Tain repays exploration on foot. There are many interesting and unusual buildings and hidden-away corners to be found. Many of the major buildings in the town centre, as well as more modest houses and commercial premises, were built by the Maitland family of architects in the late 19th century. Their buildings have a distinctive appearance, and "Maitland-spotting" adds a new dimension to a walk round the town. Maitland buildings in the town centre include the Old Town Hall, the Royal Hotel, the parish church and the museum. There are many others throughout the town, by no means all of which have been identified.
Tain's most prominent building is the Tolbooth at the west end of the High Street. This was built between 1706 and 1733 by local mason Alexander Stronach. It replaced an earlier tolbooth on roughly the same site and is probably in a similar style to its predecessor, which accounts for its old-fashioned appearance. The tolbooth was built as a prison and a place of safe-keeping for the burgh's charters and arms. The burgh council met in the adjoining council-house which has been rebuilt on a number of occasions, most recently in 1849, with an extension in 1873 by Andrew Maitland.
The upper floors of the tolbooth are reached by a stone turnpike-staircase. In the central turret is a bell made in 1630 by a Dutch bell founder. The first floor of the tolbooth was originally reached by an external forestair. The ground floor served as a pit, or cell for the worst criminals, perhaps only reached by a trapdoor in the first floor.

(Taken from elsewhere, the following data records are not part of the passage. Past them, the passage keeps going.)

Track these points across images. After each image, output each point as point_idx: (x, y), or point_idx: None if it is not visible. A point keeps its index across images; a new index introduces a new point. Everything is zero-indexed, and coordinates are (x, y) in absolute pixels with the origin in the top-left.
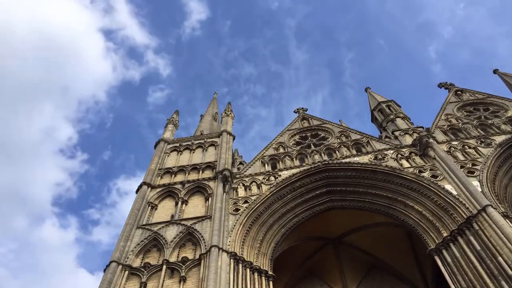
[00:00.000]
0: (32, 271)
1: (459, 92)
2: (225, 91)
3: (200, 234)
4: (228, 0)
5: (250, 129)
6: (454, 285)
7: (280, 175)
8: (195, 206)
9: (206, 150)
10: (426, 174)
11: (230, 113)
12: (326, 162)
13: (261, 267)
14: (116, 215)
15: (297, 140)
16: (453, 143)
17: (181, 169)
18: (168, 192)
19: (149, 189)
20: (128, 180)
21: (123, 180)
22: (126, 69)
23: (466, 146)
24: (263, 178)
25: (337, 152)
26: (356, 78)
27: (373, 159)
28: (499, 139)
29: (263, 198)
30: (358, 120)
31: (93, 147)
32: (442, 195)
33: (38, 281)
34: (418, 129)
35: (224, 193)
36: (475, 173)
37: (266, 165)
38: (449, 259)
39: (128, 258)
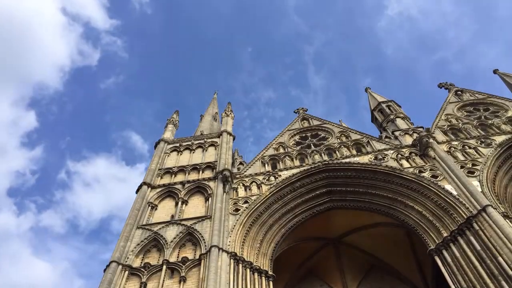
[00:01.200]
0: None
1: (459, 92)
2: (245, 114)
3: (200, 234)
4: (249, 28)
5: None
6: (454, 285)
7: (280, 175)
8: (195, 206)
9: (206, 150)
10: (426, 174)
11: (230, 113)
12: (326, 162)
13: (261, 267)
14: (68, 199)
15: (297, 140)
16: (453, 143)
17: (181, 169)
18: (168, 192)
19: (149, 189)
20: (78, 163)
21: (77, 165)
22: (83, 53)
23: (466, 146)
24: (263, 178)
25: (337, 152)
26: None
27: (373, 159)
28: (499, 139)
29: (263, 198)
30: (358, 120)
31: (50, 135)
32: (442, 195)
33: None
34: (418, 129)
35: (224, 193)
36: (475, 173)
37: (266, 165)
38: (449, 259)
39: (128, 258)
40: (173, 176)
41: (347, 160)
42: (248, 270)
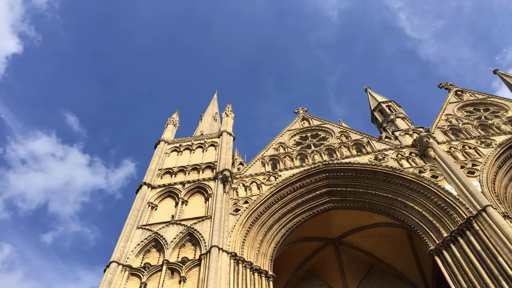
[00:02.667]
0: None
1: (459, 92)
2: (267, 141)
3: (200, 234)
4: (271, 59)
5: None
6: (455, 285)
7: (280, 176)
8: (195, 206)
9: (206, 150)
10: (426, 174)
11: (230, 114)
12: (326, 162)
13: (261, 267)
14: (7, 178)
15: (297, 140)
16: (453, 143)
17: (181, 169)
18: (168, 192)
19: (149, 189)
20: (15, 141)
21: (13, 143)
22: (26, 32)
23: (466, 147)
24: (263, 178)
25: (337, 152)
26: None
27: (373, 159)
28: (499, 139)
29: (263, 199)
30: (358, 120)
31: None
32: (442, 196)
33: None
34: (418, 129)
35: (224, 193)
36: (475, 173)
37: (266, 165)
38: (449, 260)
39: (128, 258)
40: (173, 176)
41: (347, 160)
42: (248, 270)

Just outside the tolbooth is the mercat cross, which once stood in the middle of the High Street and was a great centre of activity. The shaft of the cross was heavily restored in 1895. The base with its unusual chamfered corners is likely to be ancient.
The oldest buildings standing in Tain are the three churches dedicated to St Duthac. St Duthus Collegiate Church was built between 1370 and 1458 to house the shrine of St Duthac. At the Reformation in 1560 it became the parish church until 1815 after which it was abandoned. It was restored to its present form in the 1870s which is when the outstanding stained glass windows were put in. A number of important medieval features remain including a fine sedilia, a piscina and aumbries or lockers to hold the saint's relics.
The pulpit is a 19th century reconstruction of the pulpit installed in the 16th century. Fragments of the original are in the museum. The painted panel on the wall opposite the main door is the front panel of the guildry loft and shows the emblems of the different groups of craftsmen.
At the south east corner of the collegiate church is a roofless Chapel. This 12th century building was an earlier shrine which was seriously damaged by fire in 1427, hastening the completion of the adjacent new church.
Looking towards the north east from the churchyard you can just see the ruins of St Duthac's Chapel on a knoll near the shore. This was believed to have been built on the site of Duthac's birth to house his relics after they were brought from Armargh in 1253. A hermit lived in the chapel and may have had the minor relics in his care.
On the north side of the High Street is the Rose Garden. This was planted with 900 roses in 1966 to mark the 900th anniversary of the 1066 charter and was opened by Her Majesty Queen Elizabeth the Queen Mother.
There are many other historic buildings in the town well worth a visit. Several of them have information panels outside and are covered in the Tain Through Time CD Tour. They include the old academy in Academy Street, now Duthac House, built in 1813; the old parish church off Stafford Street, now the Duthac Centre, built in 1815 to replace the collegiate church and itself superseded by the present parish church in Queen Street, built by the Maitlands in 1892 as the Free Church; and the Old Town Hall in Tower Street, later a cinema and at present awaiting restoration.
Shopping or just browsing? The Tain experience is one you will enjoy.
Tain High Street and the many narrow side streets leading off the town centre have a wide range of shops, catering for all your needs. There are, of course, shops which sell goods catering for your everyday requirements, but there also traditional family run specialist shops which entice you with wares which you 'always were looking for' or just want to add to your collection.
The selection of shops in Tain include bakers, butchers, chemists, banks, greengrocers, supermarkets, off-license, clothes shops, shoe shops, sports shop, craft and gift shops, jewellers, hardware shop, electrical retailers, pet shop, book shop, hairdressers, kitchen fittings and newsagents. There is also a specialist fish shop, health food store, furniture, carpet and bed store, garden centres and nurseries and agricultural machinery supplier. Click here to go to our shops and businesses page.
The range of shops is complemented by the wonderful experience of just wandering around the town centre, appreciating the beautiful architecture and stunning views. Supplement this with a friendly, warm Highland welcome from the staff and you will thoroughly enjoy a relaxing shopping experience.
To add to the traditional and charming market town atmosphere which prevails in Tain there are often market stalls in the town centre, with local voluntary groups selling home baking, organic produce, plants, flowers, and a genuine assortment of goods, to raise funds for local groups and causes.